____ The input

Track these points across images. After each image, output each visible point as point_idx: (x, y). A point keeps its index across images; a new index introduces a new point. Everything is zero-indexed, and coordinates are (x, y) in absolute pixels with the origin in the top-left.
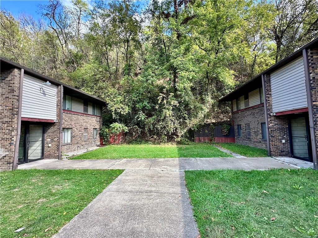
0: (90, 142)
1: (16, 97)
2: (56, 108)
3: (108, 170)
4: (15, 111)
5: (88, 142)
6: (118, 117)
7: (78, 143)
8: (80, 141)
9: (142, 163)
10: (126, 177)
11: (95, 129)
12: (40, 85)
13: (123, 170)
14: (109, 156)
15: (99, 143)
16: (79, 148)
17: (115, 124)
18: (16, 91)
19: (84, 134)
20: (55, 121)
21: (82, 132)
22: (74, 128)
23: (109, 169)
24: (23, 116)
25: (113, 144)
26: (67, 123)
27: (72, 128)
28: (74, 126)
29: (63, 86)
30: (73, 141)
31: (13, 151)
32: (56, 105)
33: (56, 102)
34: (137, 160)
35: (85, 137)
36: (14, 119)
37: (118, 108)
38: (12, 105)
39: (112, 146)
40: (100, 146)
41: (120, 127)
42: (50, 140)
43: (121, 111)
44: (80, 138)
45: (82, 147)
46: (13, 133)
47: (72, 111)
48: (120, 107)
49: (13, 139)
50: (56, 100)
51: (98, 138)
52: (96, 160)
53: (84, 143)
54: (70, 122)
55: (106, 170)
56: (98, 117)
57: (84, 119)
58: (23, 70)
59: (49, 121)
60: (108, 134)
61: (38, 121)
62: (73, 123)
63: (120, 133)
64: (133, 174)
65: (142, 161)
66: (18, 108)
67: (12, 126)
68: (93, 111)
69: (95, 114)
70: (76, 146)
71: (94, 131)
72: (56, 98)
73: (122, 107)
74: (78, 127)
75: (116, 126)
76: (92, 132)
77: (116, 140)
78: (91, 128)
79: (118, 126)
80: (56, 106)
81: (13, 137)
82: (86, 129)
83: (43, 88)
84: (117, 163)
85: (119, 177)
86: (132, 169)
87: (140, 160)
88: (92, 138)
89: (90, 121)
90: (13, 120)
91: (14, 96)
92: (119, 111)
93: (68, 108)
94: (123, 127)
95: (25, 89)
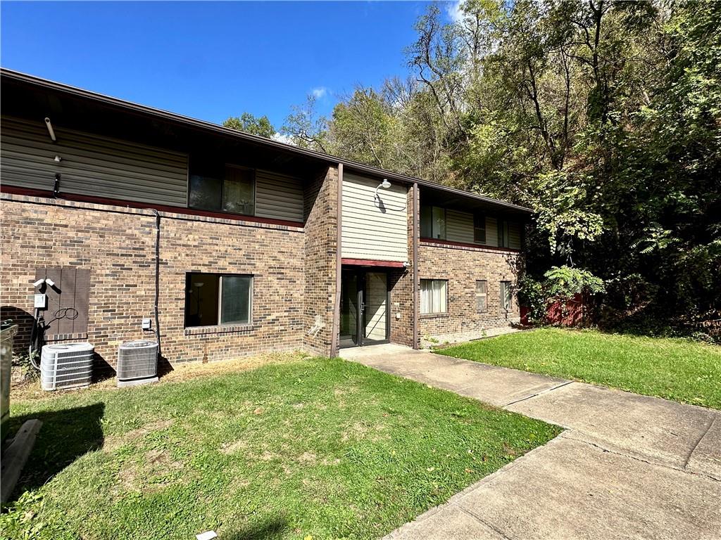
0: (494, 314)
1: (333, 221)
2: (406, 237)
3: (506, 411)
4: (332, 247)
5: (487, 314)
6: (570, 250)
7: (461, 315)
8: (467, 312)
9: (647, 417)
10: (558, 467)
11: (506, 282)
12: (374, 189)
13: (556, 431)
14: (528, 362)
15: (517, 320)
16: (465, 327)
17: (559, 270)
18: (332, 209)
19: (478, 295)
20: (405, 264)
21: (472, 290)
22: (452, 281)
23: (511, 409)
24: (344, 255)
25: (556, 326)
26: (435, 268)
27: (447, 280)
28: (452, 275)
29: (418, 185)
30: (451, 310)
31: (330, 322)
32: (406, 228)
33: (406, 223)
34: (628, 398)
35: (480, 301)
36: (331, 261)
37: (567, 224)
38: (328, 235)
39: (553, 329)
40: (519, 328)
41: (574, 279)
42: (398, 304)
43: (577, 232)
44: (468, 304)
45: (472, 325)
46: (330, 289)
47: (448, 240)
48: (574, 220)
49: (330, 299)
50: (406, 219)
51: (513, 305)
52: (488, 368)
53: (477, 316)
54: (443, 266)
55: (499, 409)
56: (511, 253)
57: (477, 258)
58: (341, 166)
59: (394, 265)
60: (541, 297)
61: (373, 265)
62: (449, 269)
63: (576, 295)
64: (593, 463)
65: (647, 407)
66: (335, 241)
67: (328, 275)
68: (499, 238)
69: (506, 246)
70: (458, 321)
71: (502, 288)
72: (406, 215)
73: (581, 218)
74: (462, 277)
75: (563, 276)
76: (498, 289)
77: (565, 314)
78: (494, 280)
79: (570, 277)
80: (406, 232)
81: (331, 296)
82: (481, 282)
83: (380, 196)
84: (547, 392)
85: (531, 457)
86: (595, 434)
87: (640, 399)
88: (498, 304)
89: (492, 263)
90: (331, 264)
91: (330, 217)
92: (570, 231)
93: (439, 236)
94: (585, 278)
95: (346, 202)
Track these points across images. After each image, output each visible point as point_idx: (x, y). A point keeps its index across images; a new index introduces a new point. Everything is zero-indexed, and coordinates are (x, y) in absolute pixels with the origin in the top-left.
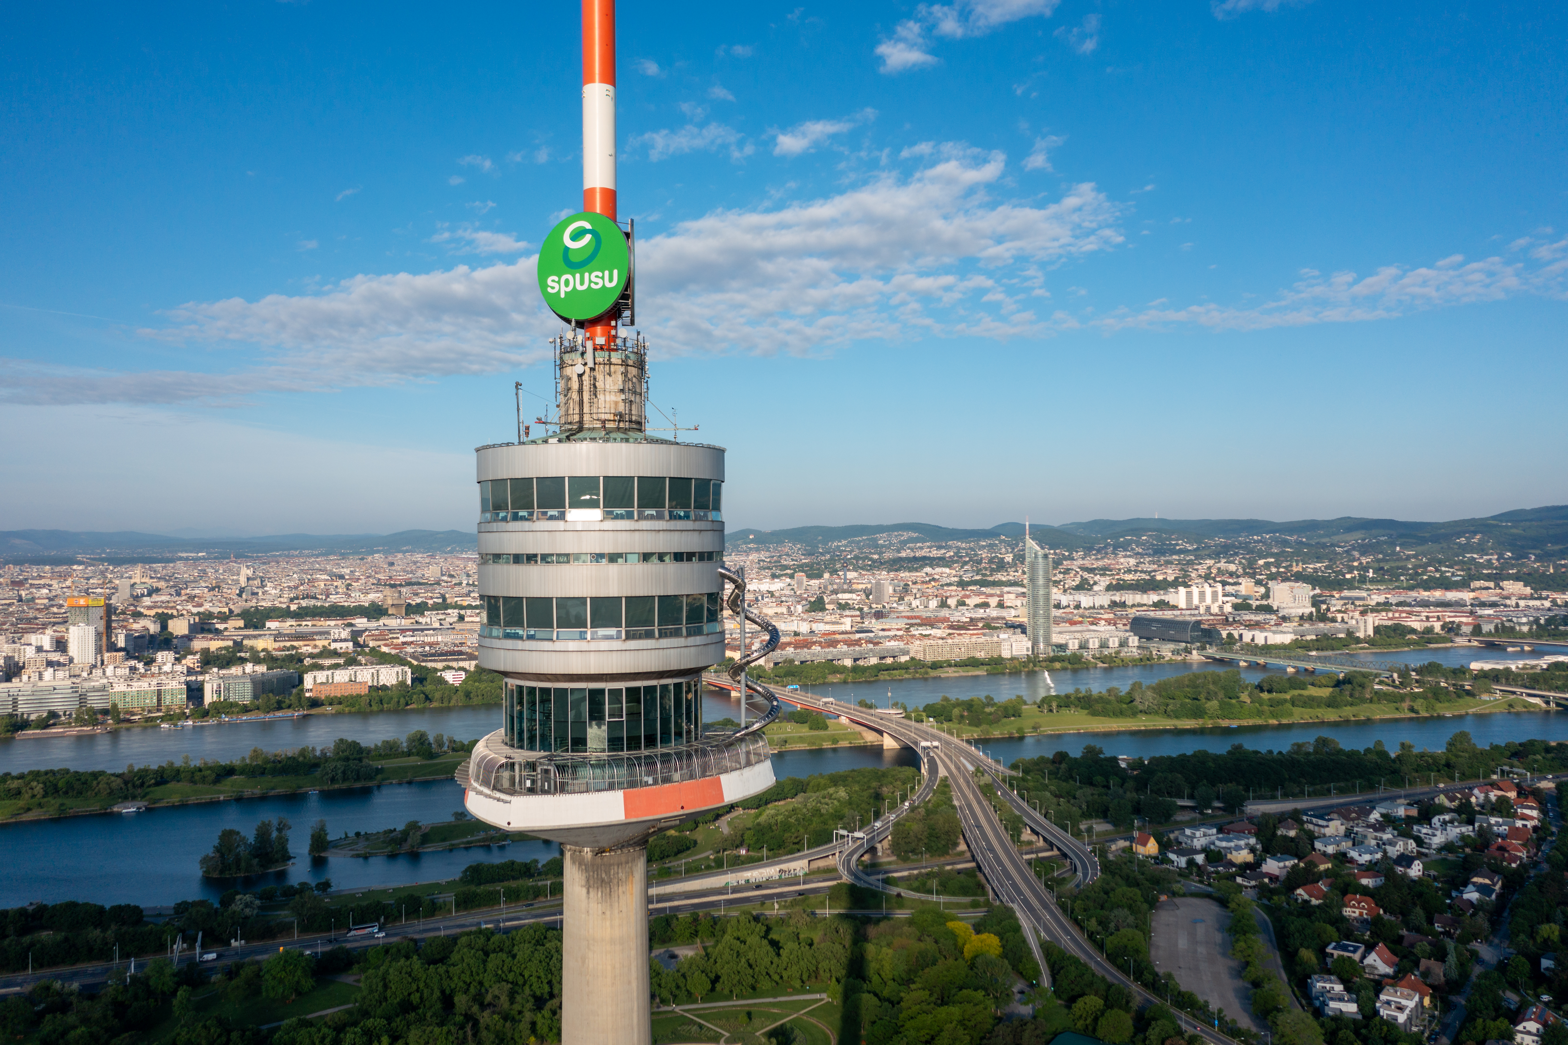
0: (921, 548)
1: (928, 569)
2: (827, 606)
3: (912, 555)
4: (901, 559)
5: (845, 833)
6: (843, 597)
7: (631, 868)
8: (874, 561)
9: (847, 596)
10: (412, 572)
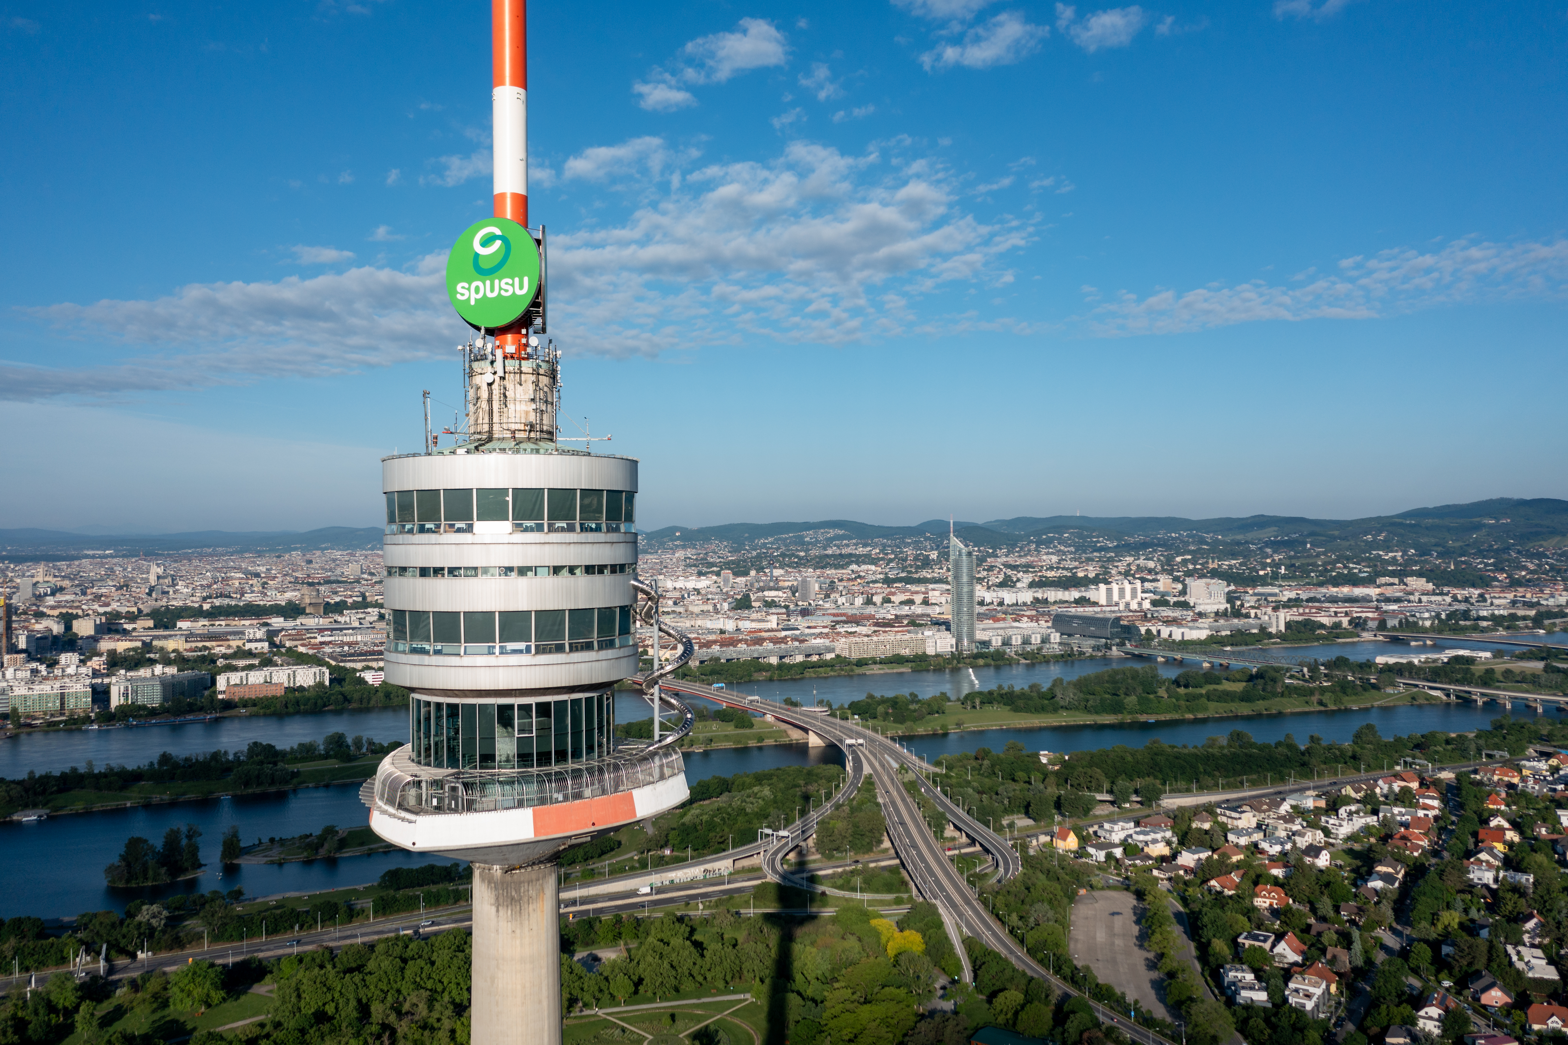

________

= Task objective =
Reproduce every line of the data above without changing anything, but leave out the pictures.

= Solved problem =
Track these points across images. After each image, output each visible point as point_idx: (x, y). A point keeps its index across images; a new index introduces a new point. Everything is zero-indexed, and coordinates are (x, y) in absolute pixels with the origin in the top-left.
0: (90, 142)
1: (16, 97)
2: (56, 108)
3: (108, 170)
4: (15, 111)
5: (88, 142)
6: (118, 117)
7: (78, 143)
8: (80, 141)
9: (142, 163)
10: (126, 177)
11: (95, 129)
12: (40, 85)
13: (123, 170)
14: (109, 156)
15: (99, 143)
16: (79, 148)
17: (115, 124)
18: (16, 91)
19: (84, 134)
20: (55, 121)
21: (82, 132)
22: (74, 128)
23: (109, 169)
24: (23, 116)
25: (113, 144)
26: (67, 123)
27: (72, 128)
28: (74, 126)
29: (63, 86)
30: (73, 141)
31: (13, 151)
32: (56, 105)
33: (56, 102)
34: (137, 160)
35: (85, 137)
36: (14, 119)
37: (118, 108)
38: (12, 105)
39: (112, 146)
40: (100, 146)
41: (120, 127)
42: (50, 140)
43: (121, 111)
44: (80, 138)
45: (82, 147)
46: (13, 133)
47: (72, 111)
48: (120, 107)
49: (13, 139)
50: (56, 100)
51: (98, 138)
52: (96, 160)
53: (84, 143)
54: (70, 122)
55: (106, 170)
56: (98, 117)
57: (84, 119)
58: (23, 70)
59: (49, 121)
60: (108, 134)
61: (38, 121)
62: (73, 123)
63: (120, 133)
64: (133, 174)
65: (142, 161)
66: (18, 108)
67: (12, 126)
68: (93, 111)
69: (95, 114)
70: (76, 146)
71: (94, 131)
72: (56, 98)
73: (122, 107)
74: (78, 127)
75: (116, 126)
76: (92, 132)
77: (116, 140)
78: (91, 128)
79: (118, 126)
80: (56, 106)
81: (13, 137)
82: (86, 129)
83: (43, 88)
84: (117, 163)
85: (119, 177)
86: (132, 169)
87: (140, 160)
88: (92, 138)
89: (90, 121)
90: (13, 120)
91: (14, 96)
92: (119, 111)
93: (68, 108)
94: (123, 127)
95: (25, 89)
0: (494, 314)
1: (333, 221)
2: (406, 237)
3: (506, 411)
4: (332, 247)
5: (487, 314)
6: (570, 250)
7: (461, 315)
8: (467, 312)
9: (647, 417)
10: (558, 467)
11: (506, 282)
12: (374, 189)
13: (556, 431)
14: (528, 362)
15: (517, 320)
16: (465, 327)
17: (559, 270)
18: (332, 209)
19: (478, 295)
20: (405, 264)
21: (472, 290)
22: (452, 281)
23: (511, 409)
24: (344, 255)
25: (556, 326)
26: (435, 268)
27: (447, 280)
28: (452, 275)
29: (418, 185)
30: (451, 310)
31: (330, 322)
32: (406, 228)
33: (406, 223)
34: (628, 398)
35: (480, 301)
36: (331, 261)
37: (567, 224)
38: (328, 235)
39: (553, 329)
40: (519, 328)
41: (574, 279)
42: (398, 304)
43: (577, 232)
44: (468, 304)
45: (472, 325)
46: (330, 289)
47: (448, 240)
48: (574, 220)
49: (330, 299)
50: (406, 219)
51: (513, 305)
52: (488, 368)
53: (477, 316)
54: (443, 266)
55: (499, 409)
56: (511, 253)
57: (477, 258)
58: (341, 166)
59: (394, 265)
60: (541, 297)
61: (373, 265)
62: (449, 269)
63: (576, 295)
64: (593, 463)
65: (647, 407)
66: (335, 241)
67: (328, 275)
68: (499, 238)
69: (506, 246)
70: (458, 321)
71: (502, 288)
72: (406, 215)
73: (581, 218)
74: (462, 277)
75: (563, 276)
76: (498, 289)
77: (565, 314)
78: (494, 280)
79: (570, 277)
80: (406, 232)
81: (331, 296)
82: (481, 282)
83: (380, 196)
84: (547, 392)
85: (531, 457)
86: (595, 434)
87: (640, 399)
88: (498, 304)
89: (492, 263)
90: (331, 264)
91: (330, 217)
92: (570, 231)
93: (439, 236)
94: (585, 278)
95: (346, 202)
Track these points across images. After each image, output each visible point as point_idx: (x, y). A point keeps its index across images; a new index introduces a new point. Everything is zero-indexed, and coordinates are (x, y) in absolute pixels with the origin in the top-left.
0: (921, 548)
1: (928, 569)
2: (827, 606)
3: (912, 555)
4: (901, 559)
5: (845, 833)
6: (843, 597)
7: (631, 868)
8: (874, 561)
9: (847, 596)
10: (412, 572)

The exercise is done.